As a small caveat, in-view utilizes [MutationObserver](https://developer.mozilla.org/en-US/docs/Web/API/MutationObserver) to check the visibility of registered elements after a DOM mutation. If that's functionality you need in IE9-10, consider using a [polyfill](https://github.com/webcomponents/webcomponentsjs/blob/master/src/MutationObserver/MutationObserver.js).

---

## Performance

Any library that watches scroll events runs the risk of degrading page performance. To mitigate this, currently, in-view only registers a single, throttled (maximum once every 100ms) event listener on each of `window`'s `load`, `resize`, and `scroll` events and uses those to run a check on each registry.

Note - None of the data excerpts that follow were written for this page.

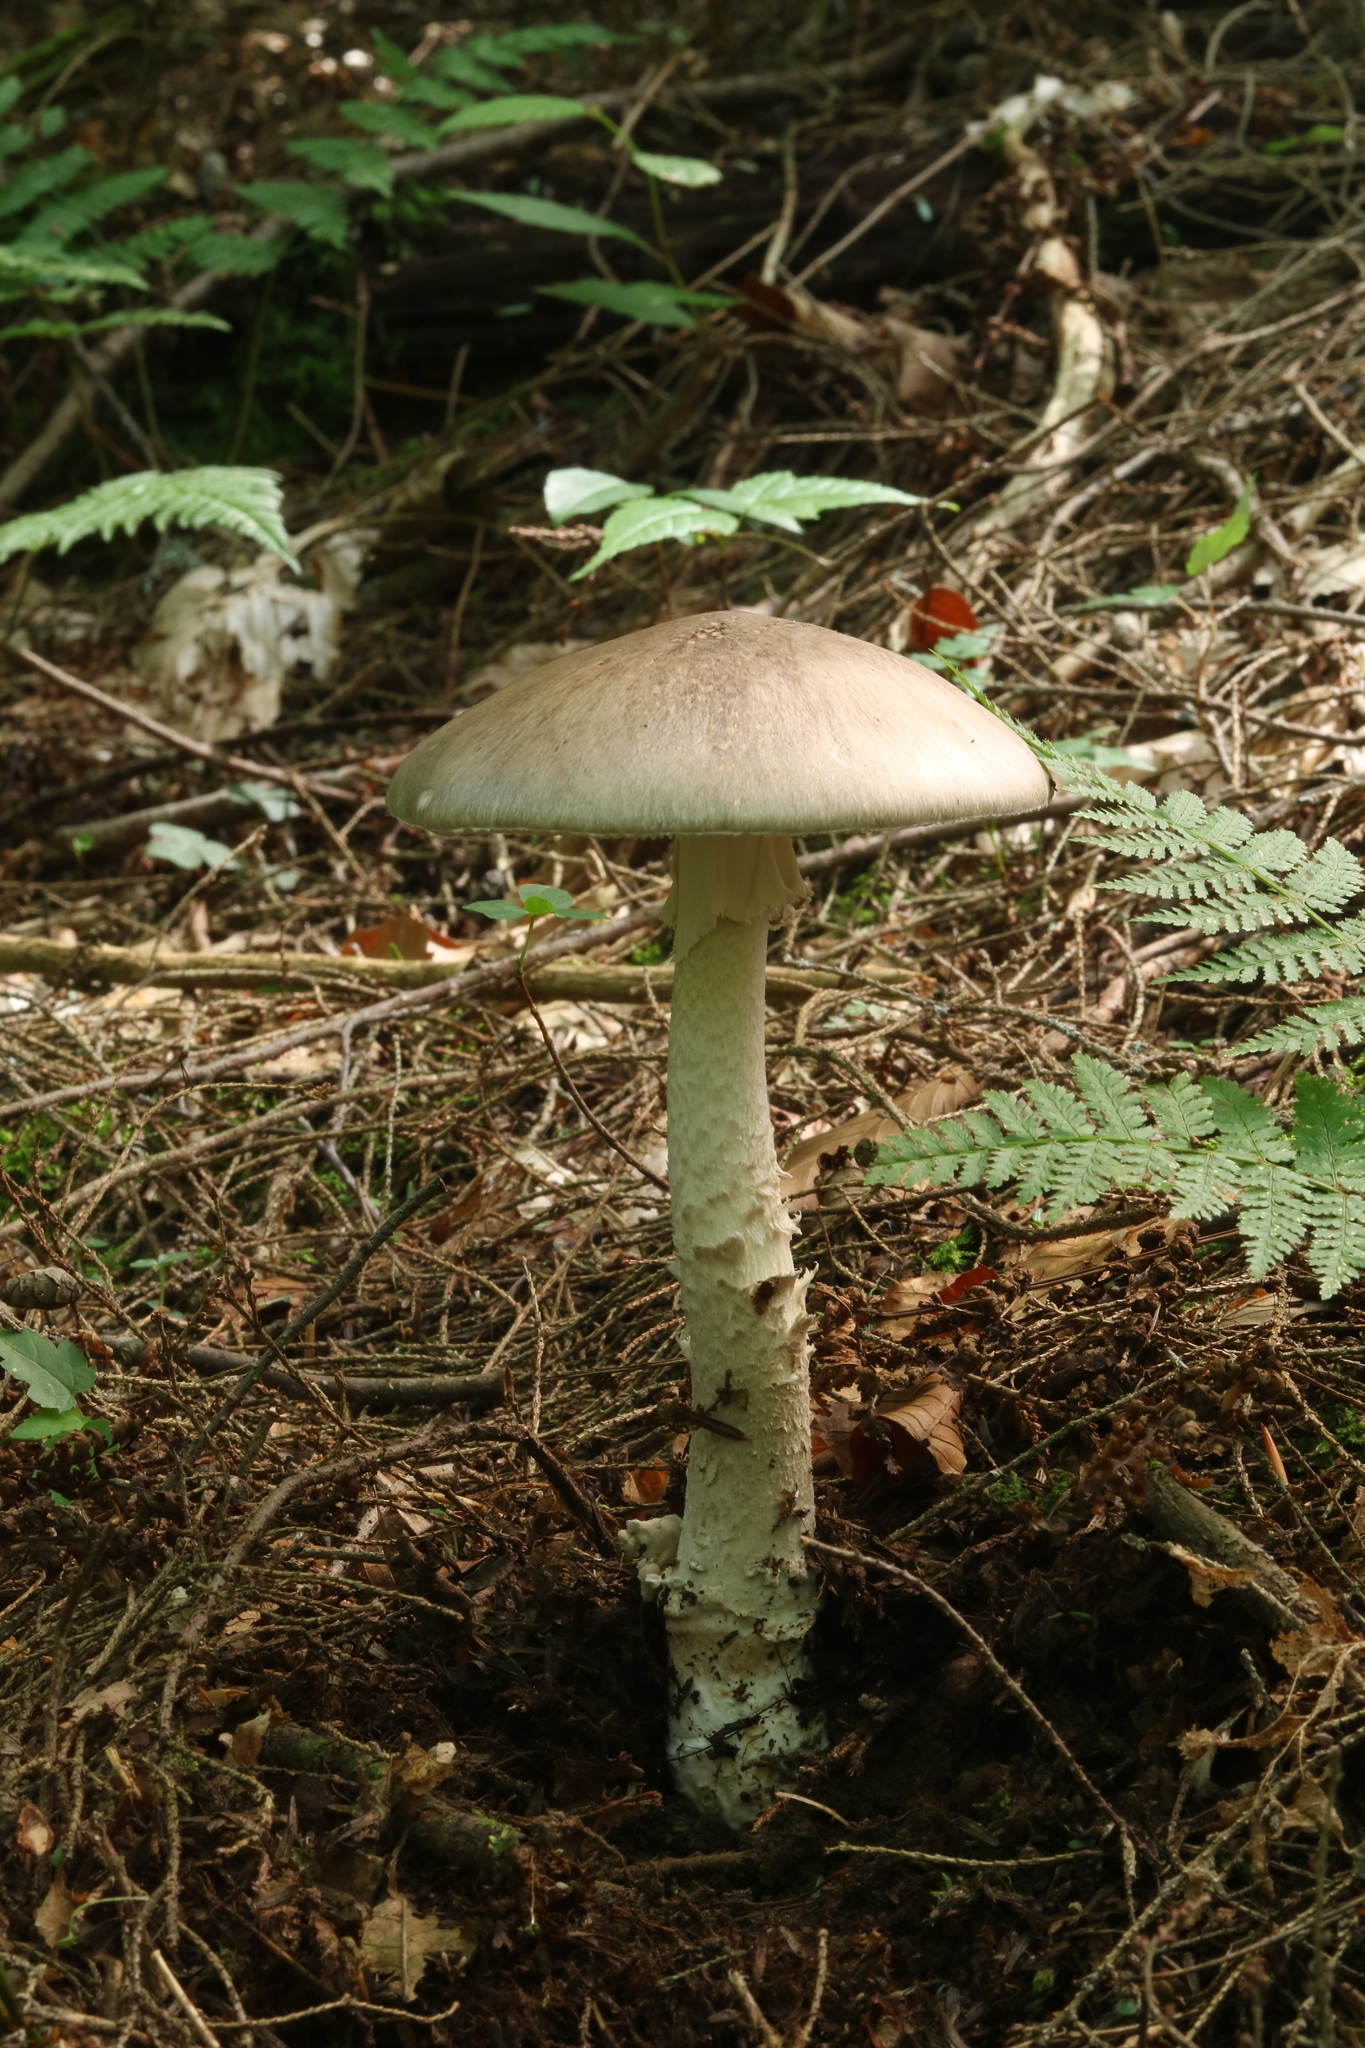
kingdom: Fungi
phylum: Basidiomycota
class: Agaricomycetes
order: Agaricales
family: Amanitaceae
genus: Amanita
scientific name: Amanita submaculata
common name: Ball gown amanita
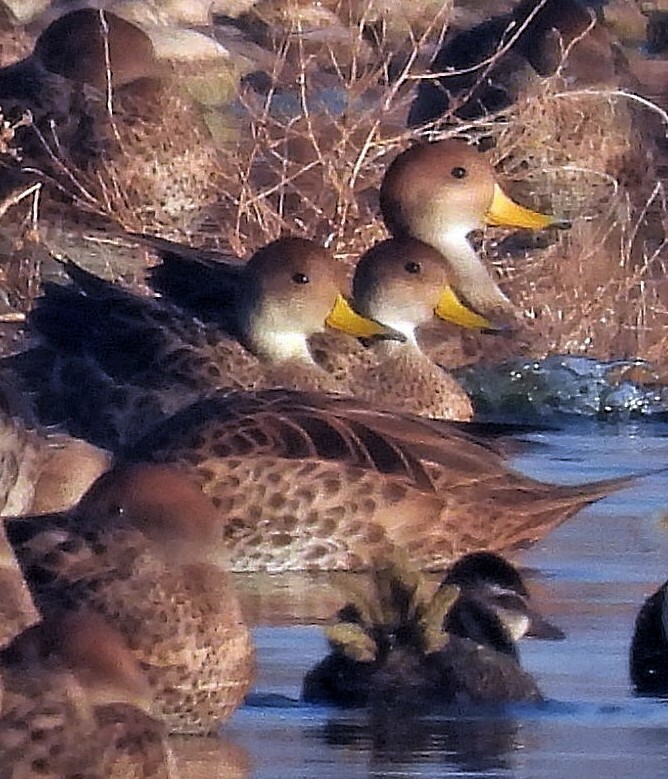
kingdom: Animalia
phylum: Chordata
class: Aves
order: Anseriformes
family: Anatidae
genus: Anas
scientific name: Anas georgica
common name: Yellow-billed pintail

### Utilizing IntersectionObserver

There's an emerging browser API, [`IntersectionObserver`](https://wicg.github.io/IntersectionObserver/), that aims to provide developers with a performant way to check the visibility of DOM elements. Going forward, in-view will aim to delegate to `IntersectionObserver` when it's supported, falling back to polling only when necessary.